Collected data:

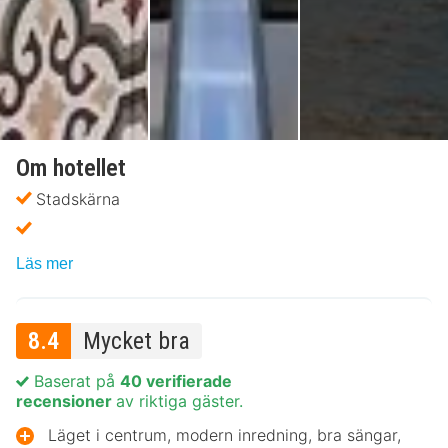
Om hotellet
Stadskärna
Läs mer
8.4
Mycket bra
Baserat på
40 verifierade
recensioner
av riktiga gäster.
Läget i centrum, modern inredning, bra sängar,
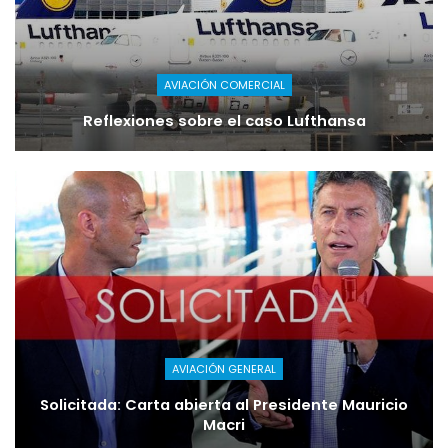
AVIACIÓN COMERCIAL
Reflexiones sobre el caso Lufthansa
AVIACIÓN GENERAL
Solicitada: Carta abierta al Presidente Mauricio
Macri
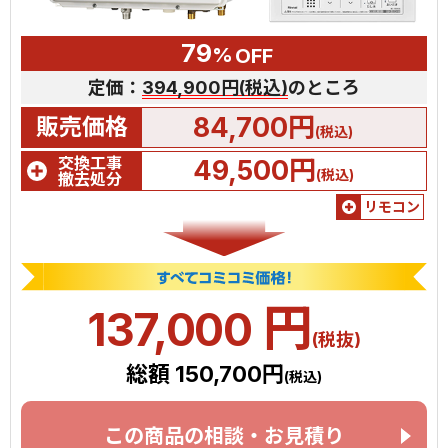
79
%
OFF
定価：
394,900円(税込)
のところ
84,700円
販売価格
(税込)
交換工事
49,500円
(税込)
撤去処分
リモコン
円
137,000
(税抜)
総額 150,700円
(税込)
この商品の相談・お見積り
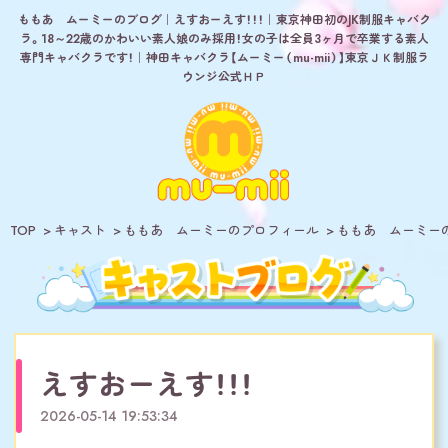
ももあ ムーミーのブログ｜えすおーえす！！！｜東京神田初のJK制服キャバク
ラ。18～22歳のかわいい素人娘のみ採用！女の子は全員3ヶ月で卒業する素人
専門キャバクラです！｜神田キャバクラ【ムーミー（mu-mii）】東京ＪＫ制服ラ
ウンジ公式ＨＰ
TOP
キャスト
ももあ ムーミーのプロフィール
ももあ ムーミー
えすおーえす！！！
2026-05-14 19:53:34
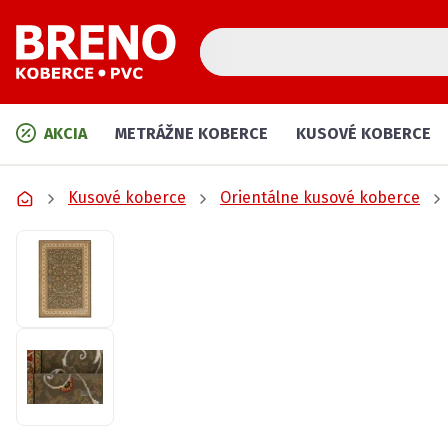
AKCIA
METRÁŽNE KOBERCE
KUSOVÉ KOBERCE
Kusové koberce
Orientálne kusové koberce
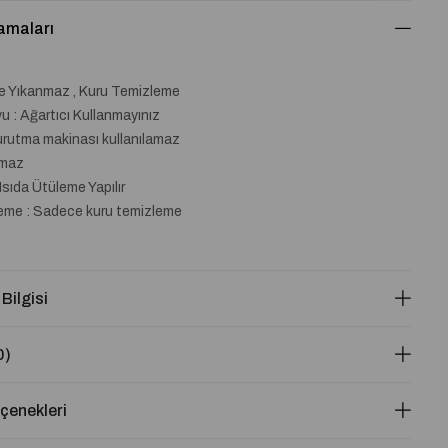
amaları
de Yıkanmaz , Kuru Temizleme
 : Ağartıcı Kullanmayınız
urutma makinası kullanılamaz
lmaz
Isıda Ütüleme Yapılır
eme : Sadece kuru temizleme
 Bilgisi
0)
enekleri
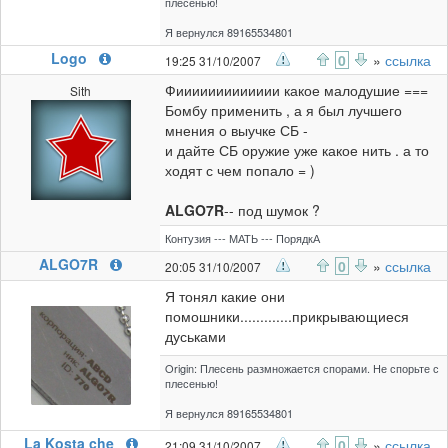
плесенью!
Я вернулся 89165534801
Logo
0
»
ссылка
19:25 31/10/2007
Фиииииииииииии какое малодушие ===
Sith
Бомбу применить , а я был лучшего
мнения о выучке СБ -
и дайте СБ оружие уже какое нить . а то
ходят с чем попало = )
ALGO7R
-- под шумок ?
Контузия --- МАТЬ --- ПорядкА
ALGO7R
0
»
ссылка
20:05 31/10/2007
Я тонял какие они
помошники.............прикрывающиеся
дуськами
Origin: Плесень размножается спорами. Не спорьте с
плесенью!
Я вернулся 89165534801
La Kosta che
0
»
ссылка
21:09 31/10/2007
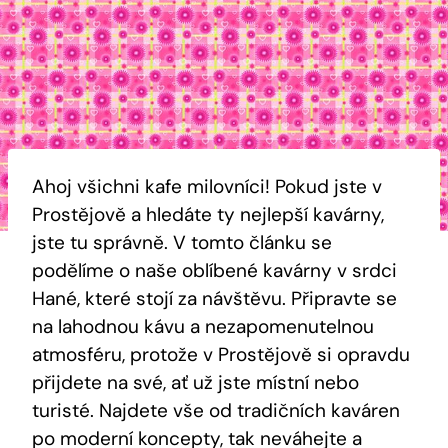
Ahoj všichni kafe milovníci! Pokud jste v
Prostějově a hledáte ty nejlepší kavárny,
jste tu správně. V tomto článku se
podělíme o naše oblíbené kavárny v srdci
Hané, které stojí za návštěvu. Připravte se
na lahodnou kávu a nezapomenutelnou
atmosféru, protože v Prostějově si opravdu
přijdete na své, ať už jste místní nebo
turisté. Najdete vše od tradičních kaváren
po moderní koncepty, tak neváhejte a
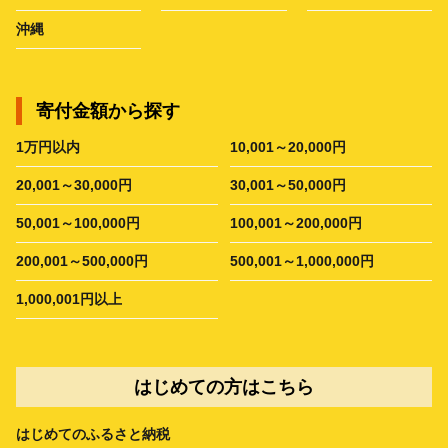
沖縄
寄付金額から探す
1万円以内
10,001～20,000円
20,001～30,000円
30,001～50,000円
50,001～100,000円
100,001～200,000円
200,001～500,000円
500,001～1,000,000円
1,000,001円以上
はじめての方はこちら
はじめてのふるさと納税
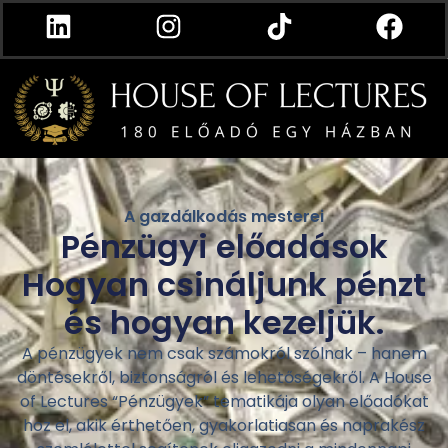
A gazdálkodás mesterei
Pénzügyi előadások
Hogyan csináljunk pénzt
és hogyan kezeljük.
A pénzügyek nem csak számokról szólnak – hanem
döntésekről, biztonságról és lehetőségekről. A House
of Lectures “Pénzügyek” tematikája olyan előadókat
hoz el, akik érthetően, gyakorlatiasan és naprakész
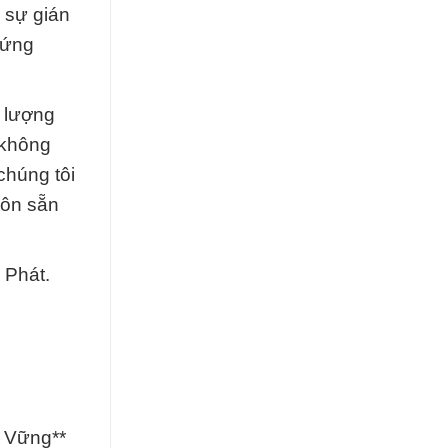
 sự gián
hứng
t lượng
 không
chúng tôi
uôn sẵn
 Phát.
n Vững**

> **What to produce**:
Above are records with pictures. Reproduce exactly only the lines from the line with "ももあ ムーミーのブログ｜えすおーえす！！！｜東京神田初のJK制服キャバク" through the line with "21:09 31/10/2007", both ends included, and leave the pictures out.

> **Solution for this problem**:
ももあ ムーミーのブログ｜えすおーえす！！！｜東京神田初のJK制服キャバク
ラ。18～22歳のかわいい素人娘のみ採用！女の子は全員3ヶ月で卒業する素人
専門キャバクラです！｜神田キャバクラ【ムーミー（mu-mii）】東京ＪＫ制服ラ
ウンジ公式ＨＰ
TOP
キャスト
ももあ ムーミーのプロフィール
ももあ ムーミー
えすおーえす！！！
2026-05-14 19:53:34
AKCIA
METRÁŽNE KOBERCE
KUSOVÉ KOBERCE
Kusové koberce
Orientálne kusové koberce
amaları
de Yıkanmaz , Kuru Temizleme
 : Ağartıcı Kullanmayınız
urutma makinası kullanılamaz
lmaz
Isıda Ütüleme Yapılır
eme : Sadece kuru temizleme
 Bilgisi
0)
enekleri
плесенью!
Я вернулся 89165534801
Logo
0
»
ссылка
19:25 31/10/2007
Фиииииииииииии какое малодушие ===
Sith
Бомбу применить , а я был лучшего
мнения о выучке СБ -
и дайте СБ оружие уже какое нить . а то
ходят с чем попало = )
ALGO7R
-- под шумок ?
Контузия --- МАТЬ --- ПорядкА
ALGO7R
0
»
ссылка
20:05 31/10/2007
Я тонял какие они
помошники.............прикрывающиеся
дуськами
Origin: Плесень размножается спорами. Не спорьте с
плесенью!
Я вернулся 89165534801
La Kosta che
0
»
ссылка
21:09 31/10/2007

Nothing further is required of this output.